Collected data entries
--- --- ---

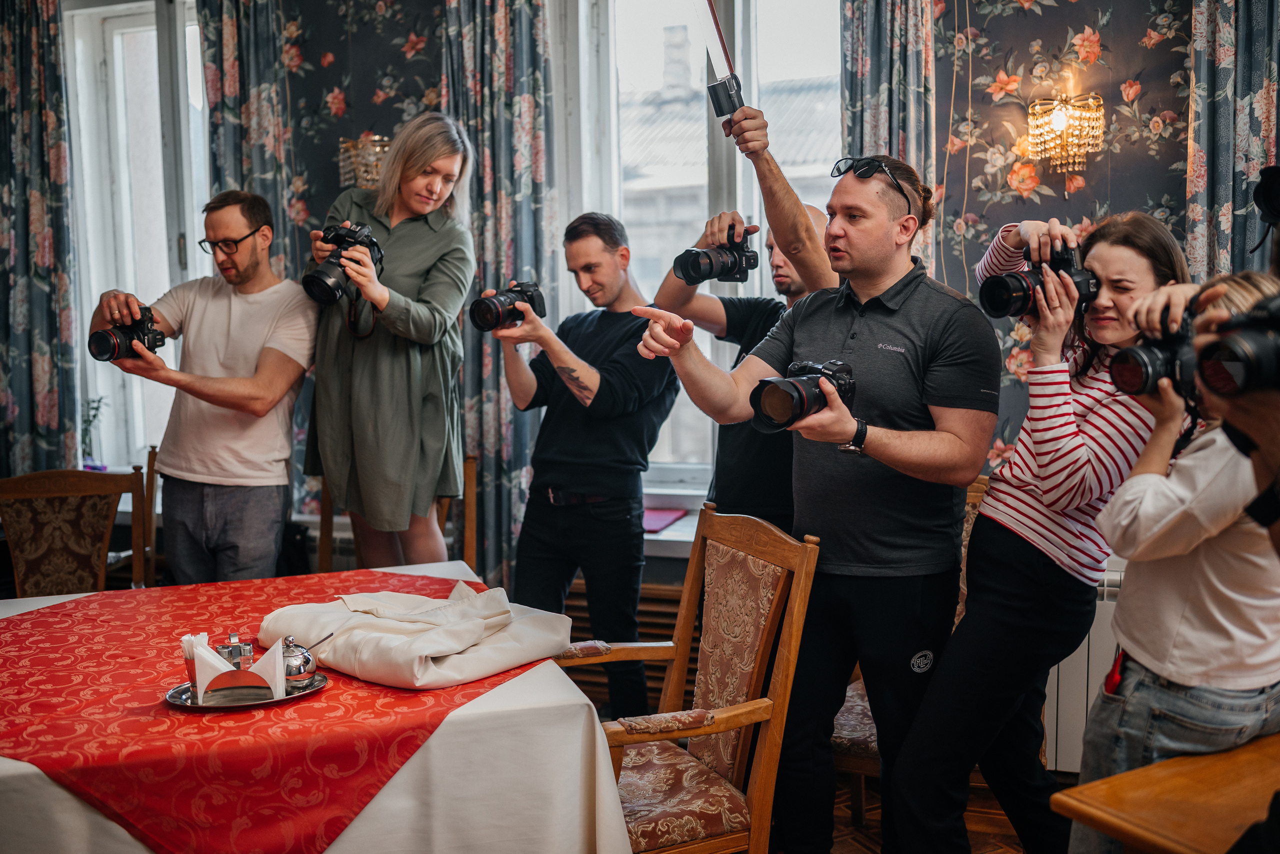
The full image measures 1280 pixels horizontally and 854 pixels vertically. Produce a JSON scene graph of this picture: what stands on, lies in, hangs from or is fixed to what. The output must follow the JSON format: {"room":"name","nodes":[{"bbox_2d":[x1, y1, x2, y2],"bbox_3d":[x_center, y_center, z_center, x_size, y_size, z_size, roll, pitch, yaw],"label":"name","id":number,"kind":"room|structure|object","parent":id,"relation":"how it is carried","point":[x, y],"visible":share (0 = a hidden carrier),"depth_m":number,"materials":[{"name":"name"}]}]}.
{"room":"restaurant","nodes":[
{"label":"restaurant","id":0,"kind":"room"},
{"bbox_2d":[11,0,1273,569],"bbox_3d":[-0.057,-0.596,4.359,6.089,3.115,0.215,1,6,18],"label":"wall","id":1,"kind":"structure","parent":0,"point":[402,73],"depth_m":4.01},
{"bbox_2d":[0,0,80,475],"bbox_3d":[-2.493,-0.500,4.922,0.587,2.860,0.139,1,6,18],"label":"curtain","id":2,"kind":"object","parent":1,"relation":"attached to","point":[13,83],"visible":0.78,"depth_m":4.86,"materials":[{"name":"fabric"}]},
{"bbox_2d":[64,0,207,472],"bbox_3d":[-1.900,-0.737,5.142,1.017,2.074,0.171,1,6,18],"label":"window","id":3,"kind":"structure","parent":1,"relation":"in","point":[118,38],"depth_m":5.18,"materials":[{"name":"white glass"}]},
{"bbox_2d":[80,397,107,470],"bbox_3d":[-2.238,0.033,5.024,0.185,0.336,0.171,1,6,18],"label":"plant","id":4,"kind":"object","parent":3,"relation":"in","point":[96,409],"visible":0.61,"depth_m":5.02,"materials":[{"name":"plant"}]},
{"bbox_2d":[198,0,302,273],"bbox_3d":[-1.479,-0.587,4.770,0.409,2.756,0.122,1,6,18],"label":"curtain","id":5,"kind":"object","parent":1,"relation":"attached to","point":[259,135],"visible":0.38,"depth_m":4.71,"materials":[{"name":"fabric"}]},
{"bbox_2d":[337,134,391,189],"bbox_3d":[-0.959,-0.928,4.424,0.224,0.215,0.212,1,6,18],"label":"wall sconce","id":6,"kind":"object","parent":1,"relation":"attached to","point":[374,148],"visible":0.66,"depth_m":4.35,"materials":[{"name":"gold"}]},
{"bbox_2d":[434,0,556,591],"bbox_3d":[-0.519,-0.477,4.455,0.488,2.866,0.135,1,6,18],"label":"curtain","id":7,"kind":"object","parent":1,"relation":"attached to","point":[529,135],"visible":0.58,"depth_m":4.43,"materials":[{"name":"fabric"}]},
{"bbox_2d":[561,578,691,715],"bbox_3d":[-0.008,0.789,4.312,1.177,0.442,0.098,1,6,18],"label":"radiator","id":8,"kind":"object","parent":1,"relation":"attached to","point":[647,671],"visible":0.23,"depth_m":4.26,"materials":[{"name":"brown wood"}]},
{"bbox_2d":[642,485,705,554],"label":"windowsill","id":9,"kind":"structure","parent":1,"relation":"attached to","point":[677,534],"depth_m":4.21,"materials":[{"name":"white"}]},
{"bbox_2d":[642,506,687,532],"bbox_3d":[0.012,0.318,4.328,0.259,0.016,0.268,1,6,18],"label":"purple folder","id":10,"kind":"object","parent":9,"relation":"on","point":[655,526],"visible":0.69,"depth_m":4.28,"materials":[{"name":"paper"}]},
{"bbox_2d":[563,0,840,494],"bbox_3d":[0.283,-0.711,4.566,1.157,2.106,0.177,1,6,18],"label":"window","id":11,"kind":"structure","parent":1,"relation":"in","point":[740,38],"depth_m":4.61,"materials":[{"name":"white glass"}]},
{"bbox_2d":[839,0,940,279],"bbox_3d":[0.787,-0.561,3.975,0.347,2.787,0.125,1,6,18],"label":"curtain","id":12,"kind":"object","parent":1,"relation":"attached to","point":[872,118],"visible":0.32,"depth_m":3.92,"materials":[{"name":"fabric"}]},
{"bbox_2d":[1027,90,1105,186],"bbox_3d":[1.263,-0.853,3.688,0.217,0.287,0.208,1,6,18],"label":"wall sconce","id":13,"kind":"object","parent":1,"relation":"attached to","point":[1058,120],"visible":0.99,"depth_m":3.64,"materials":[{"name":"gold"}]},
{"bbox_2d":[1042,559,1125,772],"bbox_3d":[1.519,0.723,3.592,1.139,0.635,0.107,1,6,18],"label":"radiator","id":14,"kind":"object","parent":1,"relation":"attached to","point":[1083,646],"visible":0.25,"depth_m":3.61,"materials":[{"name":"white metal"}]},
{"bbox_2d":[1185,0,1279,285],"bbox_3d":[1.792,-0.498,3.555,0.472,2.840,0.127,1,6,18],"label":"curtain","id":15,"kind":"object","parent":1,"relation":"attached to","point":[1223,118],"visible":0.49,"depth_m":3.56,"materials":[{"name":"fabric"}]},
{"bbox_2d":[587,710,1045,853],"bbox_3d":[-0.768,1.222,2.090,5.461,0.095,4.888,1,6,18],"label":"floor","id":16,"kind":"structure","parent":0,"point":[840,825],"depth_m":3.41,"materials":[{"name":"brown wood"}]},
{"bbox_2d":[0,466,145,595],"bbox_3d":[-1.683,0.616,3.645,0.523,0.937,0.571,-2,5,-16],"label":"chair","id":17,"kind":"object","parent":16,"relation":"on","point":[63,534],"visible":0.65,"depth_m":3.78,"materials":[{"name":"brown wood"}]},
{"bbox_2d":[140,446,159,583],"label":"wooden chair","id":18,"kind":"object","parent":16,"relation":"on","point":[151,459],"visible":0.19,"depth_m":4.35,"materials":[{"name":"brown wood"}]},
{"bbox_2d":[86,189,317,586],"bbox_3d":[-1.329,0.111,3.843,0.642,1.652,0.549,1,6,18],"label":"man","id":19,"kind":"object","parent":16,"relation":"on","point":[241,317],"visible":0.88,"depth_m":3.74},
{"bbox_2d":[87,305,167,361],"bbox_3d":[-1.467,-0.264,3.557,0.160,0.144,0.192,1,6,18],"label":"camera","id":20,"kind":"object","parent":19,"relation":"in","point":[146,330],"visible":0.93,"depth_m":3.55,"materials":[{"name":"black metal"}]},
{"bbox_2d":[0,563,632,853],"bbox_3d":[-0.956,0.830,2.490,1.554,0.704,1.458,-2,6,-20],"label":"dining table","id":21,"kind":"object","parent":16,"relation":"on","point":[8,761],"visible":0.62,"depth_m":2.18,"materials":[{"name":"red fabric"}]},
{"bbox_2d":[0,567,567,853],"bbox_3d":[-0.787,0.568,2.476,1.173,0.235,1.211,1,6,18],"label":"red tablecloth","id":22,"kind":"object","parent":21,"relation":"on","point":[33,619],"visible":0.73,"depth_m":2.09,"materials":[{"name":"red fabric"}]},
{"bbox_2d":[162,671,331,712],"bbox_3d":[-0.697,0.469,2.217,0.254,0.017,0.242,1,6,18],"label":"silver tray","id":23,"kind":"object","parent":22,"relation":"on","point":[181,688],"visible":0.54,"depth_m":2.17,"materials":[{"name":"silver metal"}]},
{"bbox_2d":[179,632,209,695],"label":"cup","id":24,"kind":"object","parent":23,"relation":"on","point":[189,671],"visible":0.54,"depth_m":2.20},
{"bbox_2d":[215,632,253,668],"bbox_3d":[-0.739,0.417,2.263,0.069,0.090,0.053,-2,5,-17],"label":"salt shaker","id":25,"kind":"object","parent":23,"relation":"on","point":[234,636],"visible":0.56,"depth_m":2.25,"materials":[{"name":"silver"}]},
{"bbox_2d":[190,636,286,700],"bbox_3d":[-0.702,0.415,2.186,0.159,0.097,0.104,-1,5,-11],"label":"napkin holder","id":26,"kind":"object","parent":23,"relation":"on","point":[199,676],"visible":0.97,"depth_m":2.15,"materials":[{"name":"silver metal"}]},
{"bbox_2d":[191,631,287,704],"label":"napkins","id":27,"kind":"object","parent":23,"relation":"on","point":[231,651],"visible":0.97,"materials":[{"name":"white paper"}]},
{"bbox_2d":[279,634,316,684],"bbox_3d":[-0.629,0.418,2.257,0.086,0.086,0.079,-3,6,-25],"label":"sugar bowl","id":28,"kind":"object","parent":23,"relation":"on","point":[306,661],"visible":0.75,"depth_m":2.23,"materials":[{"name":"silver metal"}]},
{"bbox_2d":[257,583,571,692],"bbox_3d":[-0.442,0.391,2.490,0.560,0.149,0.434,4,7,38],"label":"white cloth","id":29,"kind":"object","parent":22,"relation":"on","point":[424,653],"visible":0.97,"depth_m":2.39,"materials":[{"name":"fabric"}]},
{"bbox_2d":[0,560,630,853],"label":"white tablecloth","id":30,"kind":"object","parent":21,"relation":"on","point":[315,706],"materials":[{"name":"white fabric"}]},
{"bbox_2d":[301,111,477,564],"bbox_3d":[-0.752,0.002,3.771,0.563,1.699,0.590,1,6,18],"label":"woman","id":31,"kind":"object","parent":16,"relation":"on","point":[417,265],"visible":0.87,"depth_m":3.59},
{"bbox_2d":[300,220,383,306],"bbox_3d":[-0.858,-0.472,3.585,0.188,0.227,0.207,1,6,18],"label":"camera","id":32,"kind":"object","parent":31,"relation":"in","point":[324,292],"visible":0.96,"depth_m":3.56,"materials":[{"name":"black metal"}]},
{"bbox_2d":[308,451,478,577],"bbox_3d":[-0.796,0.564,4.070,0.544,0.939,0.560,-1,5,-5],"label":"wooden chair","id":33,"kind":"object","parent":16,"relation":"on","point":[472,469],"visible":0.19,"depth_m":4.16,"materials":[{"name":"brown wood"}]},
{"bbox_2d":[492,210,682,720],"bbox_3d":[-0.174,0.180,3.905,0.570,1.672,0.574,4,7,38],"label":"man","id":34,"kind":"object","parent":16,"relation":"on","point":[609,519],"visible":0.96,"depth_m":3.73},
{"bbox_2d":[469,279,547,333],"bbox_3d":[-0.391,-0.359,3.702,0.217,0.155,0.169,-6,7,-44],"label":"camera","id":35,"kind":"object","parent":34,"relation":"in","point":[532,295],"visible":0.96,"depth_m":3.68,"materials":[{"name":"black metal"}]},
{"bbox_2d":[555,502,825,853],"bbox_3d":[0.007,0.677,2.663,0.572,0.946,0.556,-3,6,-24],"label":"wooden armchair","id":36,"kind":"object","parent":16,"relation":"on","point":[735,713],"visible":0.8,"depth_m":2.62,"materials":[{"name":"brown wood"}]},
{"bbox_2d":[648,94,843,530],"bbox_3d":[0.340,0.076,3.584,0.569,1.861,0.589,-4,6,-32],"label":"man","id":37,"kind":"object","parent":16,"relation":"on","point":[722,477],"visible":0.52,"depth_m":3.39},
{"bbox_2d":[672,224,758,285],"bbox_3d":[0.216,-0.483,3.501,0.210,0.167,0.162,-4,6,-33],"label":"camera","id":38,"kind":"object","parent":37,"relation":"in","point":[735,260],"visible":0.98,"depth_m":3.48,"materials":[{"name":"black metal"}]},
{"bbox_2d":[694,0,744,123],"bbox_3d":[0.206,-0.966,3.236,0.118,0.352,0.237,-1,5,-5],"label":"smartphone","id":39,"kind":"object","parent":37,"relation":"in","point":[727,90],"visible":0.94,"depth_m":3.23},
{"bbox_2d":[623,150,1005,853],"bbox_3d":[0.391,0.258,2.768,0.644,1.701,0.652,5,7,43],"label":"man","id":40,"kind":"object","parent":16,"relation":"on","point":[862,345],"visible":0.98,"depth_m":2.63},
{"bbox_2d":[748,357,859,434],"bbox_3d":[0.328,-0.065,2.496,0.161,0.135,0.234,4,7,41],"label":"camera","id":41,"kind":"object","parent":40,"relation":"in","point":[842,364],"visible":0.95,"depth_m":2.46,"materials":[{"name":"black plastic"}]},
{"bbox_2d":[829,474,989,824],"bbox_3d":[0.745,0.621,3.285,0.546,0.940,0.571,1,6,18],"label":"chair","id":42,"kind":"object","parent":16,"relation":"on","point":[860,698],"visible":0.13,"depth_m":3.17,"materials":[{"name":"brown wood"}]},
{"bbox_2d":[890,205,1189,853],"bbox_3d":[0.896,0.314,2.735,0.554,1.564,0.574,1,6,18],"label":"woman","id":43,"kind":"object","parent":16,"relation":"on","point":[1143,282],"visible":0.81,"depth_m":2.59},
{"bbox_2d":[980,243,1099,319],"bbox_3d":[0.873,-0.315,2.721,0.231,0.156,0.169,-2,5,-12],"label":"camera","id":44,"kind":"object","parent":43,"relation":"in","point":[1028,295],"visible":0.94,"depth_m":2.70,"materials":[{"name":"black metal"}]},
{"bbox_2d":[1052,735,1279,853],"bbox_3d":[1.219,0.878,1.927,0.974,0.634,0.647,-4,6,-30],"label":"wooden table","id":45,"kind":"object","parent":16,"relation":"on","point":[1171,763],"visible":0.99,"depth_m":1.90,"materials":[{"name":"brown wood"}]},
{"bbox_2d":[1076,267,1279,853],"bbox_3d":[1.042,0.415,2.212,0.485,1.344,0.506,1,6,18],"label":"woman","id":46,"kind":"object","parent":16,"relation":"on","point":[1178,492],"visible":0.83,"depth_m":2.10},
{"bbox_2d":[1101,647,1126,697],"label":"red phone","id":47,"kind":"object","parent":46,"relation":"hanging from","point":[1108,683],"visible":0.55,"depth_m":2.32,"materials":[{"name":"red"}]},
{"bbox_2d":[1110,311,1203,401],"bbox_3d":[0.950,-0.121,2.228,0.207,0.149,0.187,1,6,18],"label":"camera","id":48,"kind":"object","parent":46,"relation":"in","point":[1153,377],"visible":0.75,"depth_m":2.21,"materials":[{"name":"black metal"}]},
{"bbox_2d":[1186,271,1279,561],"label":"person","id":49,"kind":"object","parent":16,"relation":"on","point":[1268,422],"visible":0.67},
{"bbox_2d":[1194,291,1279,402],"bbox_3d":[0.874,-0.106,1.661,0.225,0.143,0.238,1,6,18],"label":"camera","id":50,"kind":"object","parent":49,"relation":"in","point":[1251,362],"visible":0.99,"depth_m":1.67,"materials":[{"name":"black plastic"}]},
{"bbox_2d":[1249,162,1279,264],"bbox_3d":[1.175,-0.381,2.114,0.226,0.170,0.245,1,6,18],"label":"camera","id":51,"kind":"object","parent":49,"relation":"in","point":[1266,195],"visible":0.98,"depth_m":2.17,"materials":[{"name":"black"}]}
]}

--- --- ---

How to complete this task: Copy out each line of the records where the string "room" appears.

Response below:
The full image measures 1280 pixels horizontally and 854 pixels vertically. Produce a JSON scene graph of this picture: what stands on, lies in, hangs from or is fixed to what. The output must follow the JSON format: {"room":"name","nodes":[{"bbox_2d":[x1, y1, x2, y2],"bbox_3d":[x_center, y_center, z_center, x_size, y_size, z_size, roll, pitch, yaw],"label":"name","id":number,"kind":"room|structure|object","parent":id,"relation":"how it is carried","point":[x, y],"visible":share (0 = a hidden carrier),"depth_m":number,"materials":[{"name":"name"}]}]}.
{"room":"restaurant","nodes":[
{"label":"restaurant","id":0,"kind":"room"},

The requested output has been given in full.